McPadden v. Sidhu
964 A.2d 1262 (Del.Ch. 2008)

  • The directors of a corporation called i2 sold off one of their subsidiaries (a corporation called TSC) to a group on investors led by TSC's VP, Duberville. The sale price was $3M.
    • The directors had decided to sell TSC because it didn't fit in with their core business model. They appointed Duberville to conduct the sales process.
  • Two years later, Duberville turned around and sold TSC to another company for $25M.
    • Duberville had significantly reduced projections of revenues and income when recommending to i2's directors how much TSC was worth, and Duberville didn't solicit bids from outside investors to determine what the market price of TSC was.
  • i2's shareholders, led by McPadden filed a derivative lawsuit against i2's directors, led by Sihdu, as well as Duberville for breach of fiduciary duty.
    • i2's shareholders argued that allowing TSC to be sold to members of TSC's management for a fraction of what it was worth constituted breach of the duty of good faith.
  • The Trial Court dismissed the complaint against the directors, allowed the complaint against Duberville.
    • The Trial noted that under Delaware law, DGCL §102(b)(7), i2's charter had an exculpatory provision limiting the personal liability of directors for certain conditions.

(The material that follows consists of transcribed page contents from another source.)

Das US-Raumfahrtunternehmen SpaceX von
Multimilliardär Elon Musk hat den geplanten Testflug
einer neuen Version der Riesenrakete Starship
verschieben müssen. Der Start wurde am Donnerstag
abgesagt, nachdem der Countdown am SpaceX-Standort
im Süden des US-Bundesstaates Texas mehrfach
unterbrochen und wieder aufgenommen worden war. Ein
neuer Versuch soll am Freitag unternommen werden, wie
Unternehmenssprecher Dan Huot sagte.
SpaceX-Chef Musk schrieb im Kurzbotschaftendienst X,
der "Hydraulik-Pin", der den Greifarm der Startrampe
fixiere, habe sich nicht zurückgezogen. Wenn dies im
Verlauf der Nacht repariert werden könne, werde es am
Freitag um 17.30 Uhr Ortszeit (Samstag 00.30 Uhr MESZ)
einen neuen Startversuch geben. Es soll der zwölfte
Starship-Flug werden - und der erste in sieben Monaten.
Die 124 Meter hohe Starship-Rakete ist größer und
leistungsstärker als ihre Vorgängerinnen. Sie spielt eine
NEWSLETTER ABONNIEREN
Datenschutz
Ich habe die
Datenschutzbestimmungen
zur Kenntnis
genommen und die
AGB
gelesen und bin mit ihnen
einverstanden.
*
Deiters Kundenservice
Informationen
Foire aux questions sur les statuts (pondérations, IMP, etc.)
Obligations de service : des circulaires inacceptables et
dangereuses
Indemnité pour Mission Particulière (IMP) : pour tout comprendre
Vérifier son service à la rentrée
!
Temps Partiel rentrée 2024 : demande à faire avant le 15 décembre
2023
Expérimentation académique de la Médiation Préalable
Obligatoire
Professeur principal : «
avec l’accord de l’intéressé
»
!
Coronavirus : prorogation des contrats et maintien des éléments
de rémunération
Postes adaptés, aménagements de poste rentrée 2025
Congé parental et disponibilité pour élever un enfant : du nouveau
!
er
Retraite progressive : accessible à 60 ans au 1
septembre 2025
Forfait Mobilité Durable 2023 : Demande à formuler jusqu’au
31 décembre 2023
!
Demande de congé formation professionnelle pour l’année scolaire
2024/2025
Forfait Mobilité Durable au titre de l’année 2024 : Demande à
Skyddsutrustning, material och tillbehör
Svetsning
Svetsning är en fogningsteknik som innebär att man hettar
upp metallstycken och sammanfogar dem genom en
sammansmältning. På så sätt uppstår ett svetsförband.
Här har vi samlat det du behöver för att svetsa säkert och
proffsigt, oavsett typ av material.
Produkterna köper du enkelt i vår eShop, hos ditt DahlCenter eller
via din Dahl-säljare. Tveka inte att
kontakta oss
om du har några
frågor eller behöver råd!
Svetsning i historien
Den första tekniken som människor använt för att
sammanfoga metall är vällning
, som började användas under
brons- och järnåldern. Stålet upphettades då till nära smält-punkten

      • §102(b)(7) is limited to breaches of the duty of care (which is usually defined as gross negligence). It cannot be used to limit liability to directors that breach the duty of good faith.
    • The Court found that gross negligence alone, cannot constitute bad faith, and that a board of directors could "act badly" without acting in bad faith.
      • The Court found that in order to qualify as a breach of the duty of good faith (and thus not be covered by §102(b)(7)), there must be either actions that are motivated by subjective bad intent, or there must be conduct that rises to "the intentional dereliction of duty or the conscious disregard for one's responsibilities."
    • The Court looked to the facts of the case and found that the directors may have been grossly negligent, but there was no intentional dereliction of duty and so they were covered by §102(b)(7)).
    • However, the Court found that §102(b)(7)) is only applicable to directors, and not to officers of the company, so it did not cover Duberville. The Court found that Duberville's actions were a breach of the duty of care, and so he was potentially liable for damages from his actions.
  • Under Delaware law, the duty of care is a "process" standard. It doesn't matter what the result is, all that is required that there is a reasonable process for decision, it doesn't matter what the results are.